For more than a year, the mainstream media has failed to ask Hillary Clinton some very basic questions about a series of extremely troubling deals. Why?
Last Spring, my book Clinton Cash was released and it initially set off a media maelstrom. It began on April 19, 2015, with a leaked copy of the book going to the New York Times. The copy was not sent by me or my publisher. If the Clintons leaked the book with the hope of having it prematurely dismissed, that proved to be a mistake. The paper called the book “the most anticipated and feared book” of the political season. The Times went on to note that the book was hardly a hysterical attack on the Clintons, but rather, “mainly in the voice of a neutral journalist” who “meticulously documents his sources, including tax records and government documents.”
Things got worse for the Clintons a few days later when two New York Times Pulitzer Prize-winning investigative reporters, Jo Becker and Mike McIntire, took two of the most explosive chapters in the book and did their own digging. What they found confirmed what I had reported. They ran a 3,000-word, front-page article in the paper confirming that:
–Bill and Hillary Clinton had helped a Canadian financier named Frank Giustra and a small Canadian company obtain a lucrative uranium mining concession from the dictator in Kazakhstan;
–The same Canadian company, renamed Uranium One, bought uranium concessions in the United States;
–The Russian government came calling and sought to buy that Canadian company for a price that would mean big profits for the Canadian investors;
–For the Russians to buy that Canadian company, it would require the approval of the Obama administration, including Hillary’s State Department, because uranium is a strategically important commodity;
–Nine shareholders in Uranium One just happened to provide more than $145 million in donations to the Clinton Foundation in the run-up to State Department approval;
–Some of the donations, including those from the Chairman of Uranium One, Ian Teler, were kept secret, even though the Clintons promised to disclose all donations;
–Hillary’s State Department approved the deal;
–The Russian government now owns 20 percent of U.S. uranium assets.
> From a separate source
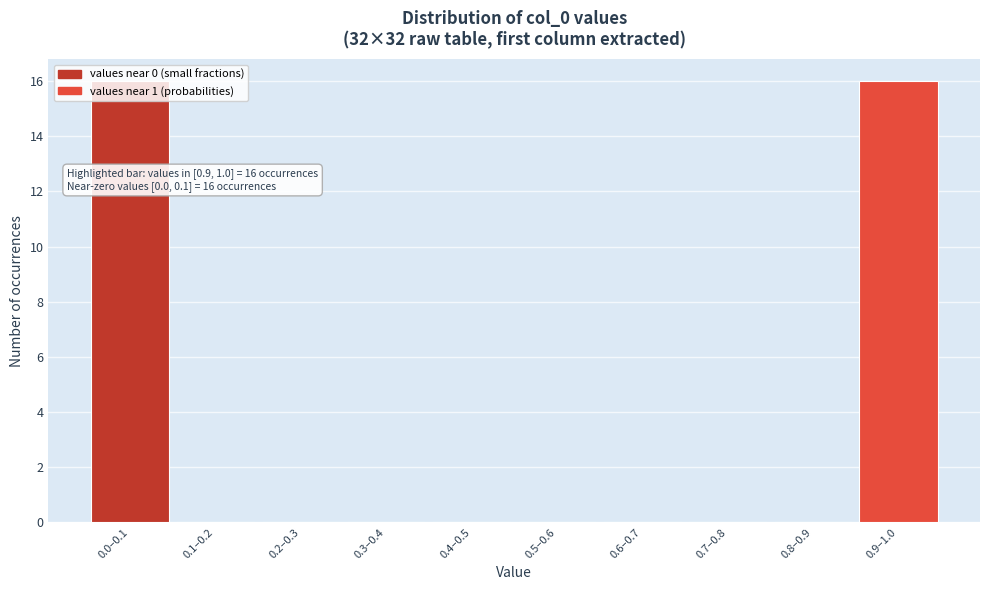

What is the maximum value shown in the chart?

16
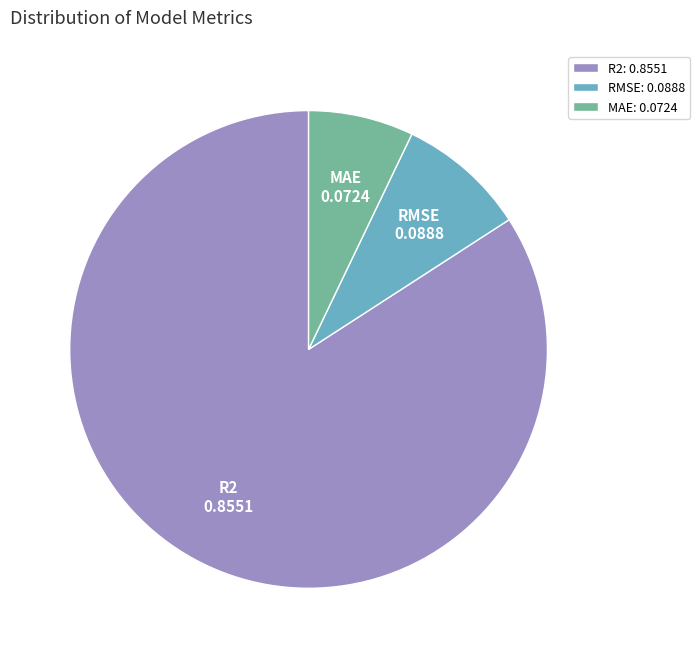

What is the majority slice?

R2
In short, here was what you might call a radioactive scandal. It included secret donations, the Russian government, foreign financiers, more than $145 million, and Bill and Hillary Clinton. And this was just two chapters of the book.
And yet, one year later, Hillary Clinton has never once been asked about this controversial uranium deal by the national media. It never came up during the many Democratic Party presidential debates; never during any of her media appearances on cable news or network television; never by print journalists who are covering her campaign.
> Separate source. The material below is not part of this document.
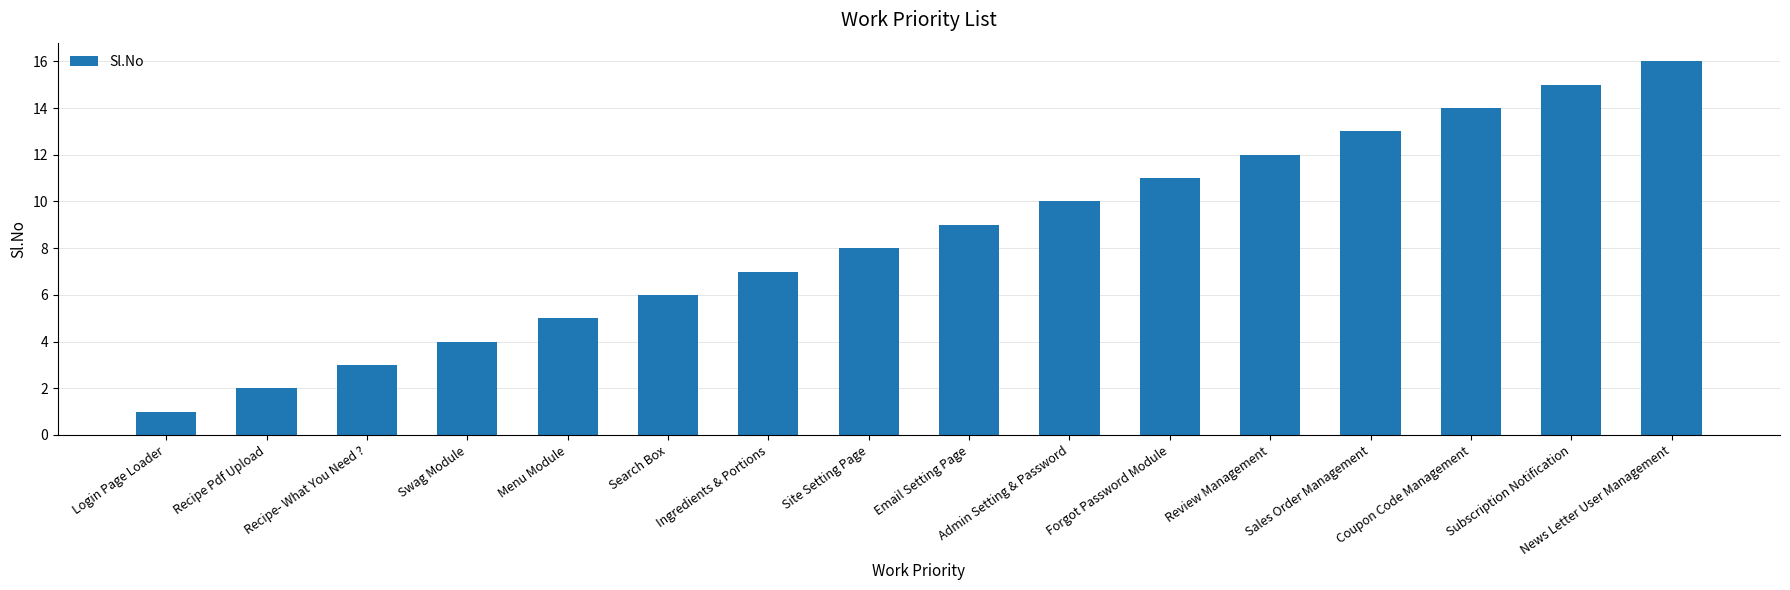

What is the difference between the values at Email Setting Page and Recipe Pdf Upload?

7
The single time she was asked about the uranium deal was by a local reporter in New Hampshire. In June 2015, she sat down with Josh McElveen of local television WMUR. Kudos to McElveen, who raised the uranium deal during the interview. Hillary’s response was evasive. She tried to obscure the facts. She argued that as Secretary of State she was unaware of the deal. She also claimed that the flow of money and the transfer of the uranium were not connected because the timing “doesn’t work.” She claimed that the money flowed from the Canadians to the Clinton Foundation before she was Secretary of State.
This is flat out untrue. As I reported, and the New York Times confirmed, the chairman of Uranium One, Ian Telfer, was making donations to the Clinton Foundation at the time that the State Department was reviewing the sale to Russia. Those donations were kept secret by the Clinton Foundation. Remember: the Clintons had promised President Obama and the U.S. Senate Foreign Relations Committee that they would disclose all donations.
It is remarkable that in the year following the release of Clinton Cash and a 3,000-word article on the front page of the New York Times confirming these facts, that no one in the media (save Mr. McElveen) has been interested in asking Hillary Clinton about this troubling uranium deal.